Fig. 1.

Engineered genetic circuits to control biofilm formation. (a) Genetic circuit to control E. coli biofilm formation using an environmental signal (e.g. UV light). Phage λ cI repressor silences traA transcription by binding its promoter. Application of UV light converts double-stranded DNA (dsDNA) into single-stranded DNA (ssDNA), which activates the RecA protease. Active RecA degrades λ cI, which induces traA. traA expression increases biofilm formation by enhancing conjugation. Reproduced with permission from Ref. [45]. (b) Genetic circuit to control dual-species biofilm formation using QS. Toluene o-monooxygenase (TOM) is produced by cloning tomA0A1A2A3A4A5 of Burkholderia cepacia G4 into Pseudomonas fluorescens using a constitutive promoter, which converts indole into insoluble isoindigo.
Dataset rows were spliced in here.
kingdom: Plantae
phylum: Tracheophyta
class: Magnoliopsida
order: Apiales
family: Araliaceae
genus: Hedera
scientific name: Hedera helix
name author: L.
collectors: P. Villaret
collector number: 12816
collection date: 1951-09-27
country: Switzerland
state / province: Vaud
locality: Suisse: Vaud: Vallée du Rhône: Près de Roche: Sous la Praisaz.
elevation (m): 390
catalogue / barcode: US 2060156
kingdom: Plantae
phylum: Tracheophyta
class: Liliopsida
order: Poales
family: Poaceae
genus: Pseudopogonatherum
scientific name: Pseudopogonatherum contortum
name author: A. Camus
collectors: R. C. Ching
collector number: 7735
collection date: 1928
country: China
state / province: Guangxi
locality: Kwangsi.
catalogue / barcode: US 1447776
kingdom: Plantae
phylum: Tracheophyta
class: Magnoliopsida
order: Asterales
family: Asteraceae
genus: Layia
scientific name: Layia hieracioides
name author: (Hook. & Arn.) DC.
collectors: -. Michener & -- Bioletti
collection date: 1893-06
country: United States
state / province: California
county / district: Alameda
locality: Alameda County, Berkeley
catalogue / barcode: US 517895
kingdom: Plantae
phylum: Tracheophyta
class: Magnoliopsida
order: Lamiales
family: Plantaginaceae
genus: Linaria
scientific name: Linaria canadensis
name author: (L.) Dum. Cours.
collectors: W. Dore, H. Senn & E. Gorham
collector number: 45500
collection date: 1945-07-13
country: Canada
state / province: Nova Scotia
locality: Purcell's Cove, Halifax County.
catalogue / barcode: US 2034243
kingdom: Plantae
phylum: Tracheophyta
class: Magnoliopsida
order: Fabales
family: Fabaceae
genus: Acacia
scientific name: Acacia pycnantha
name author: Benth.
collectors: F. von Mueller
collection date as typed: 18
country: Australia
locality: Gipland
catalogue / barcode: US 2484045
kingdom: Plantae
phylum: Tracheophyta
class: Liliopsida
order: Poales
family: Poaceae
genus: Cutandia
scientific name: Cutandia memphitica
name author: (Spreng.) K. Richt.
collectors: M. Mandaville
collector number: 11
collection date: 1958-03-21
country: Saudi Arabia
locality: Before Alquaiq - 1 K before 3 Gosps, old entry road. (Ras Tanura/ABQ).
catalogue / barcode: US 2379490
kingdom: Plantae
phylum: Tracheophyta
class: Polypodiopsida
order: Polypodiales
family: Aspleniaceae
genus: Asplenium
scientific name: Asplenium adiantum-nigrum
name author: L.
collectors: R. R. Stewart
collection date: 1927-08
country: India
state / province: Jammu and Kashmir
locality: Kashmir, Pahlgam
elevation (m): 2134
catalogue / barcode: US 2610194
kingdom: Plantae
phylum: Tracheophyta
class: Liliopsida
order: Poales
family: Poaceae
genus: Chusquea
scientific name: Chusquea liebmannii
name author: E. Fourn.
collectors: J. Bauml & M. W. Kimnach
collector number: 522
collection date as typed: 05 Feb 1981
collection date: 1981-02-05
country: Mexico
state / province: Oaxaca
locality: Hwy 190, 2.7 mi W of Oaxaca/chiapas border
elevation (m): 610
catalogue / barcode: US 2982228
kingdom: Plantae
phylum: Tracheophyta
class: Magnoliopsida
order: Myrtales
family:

Once indole is removed by the pseudomonad, indole no longer inhibits E. coli biofilm formation. Representative confocal consortial biofilm images are shown in which P. fluorescens is tagged with a red fluorescent protein and E. coli is tagged with a green fluorescent protein. Reproduced with permission from Ref. [49]. (c) Genetic circuit to control E. coli biofilm dispersal using a c-di-GMP-binding protein. Engineered BdcA variant binds c-di-GMP, which decreases the concentration of free c-di-GMP. Lower c-di-GMP concentrations lead to increased motility and reduced adhesin production, resulting in biofilm dispersal. Reproduced with permission from Ref. [63]. Representative confocal biofilm images are shown in which E. coli is tagged with a green fluorescent protein.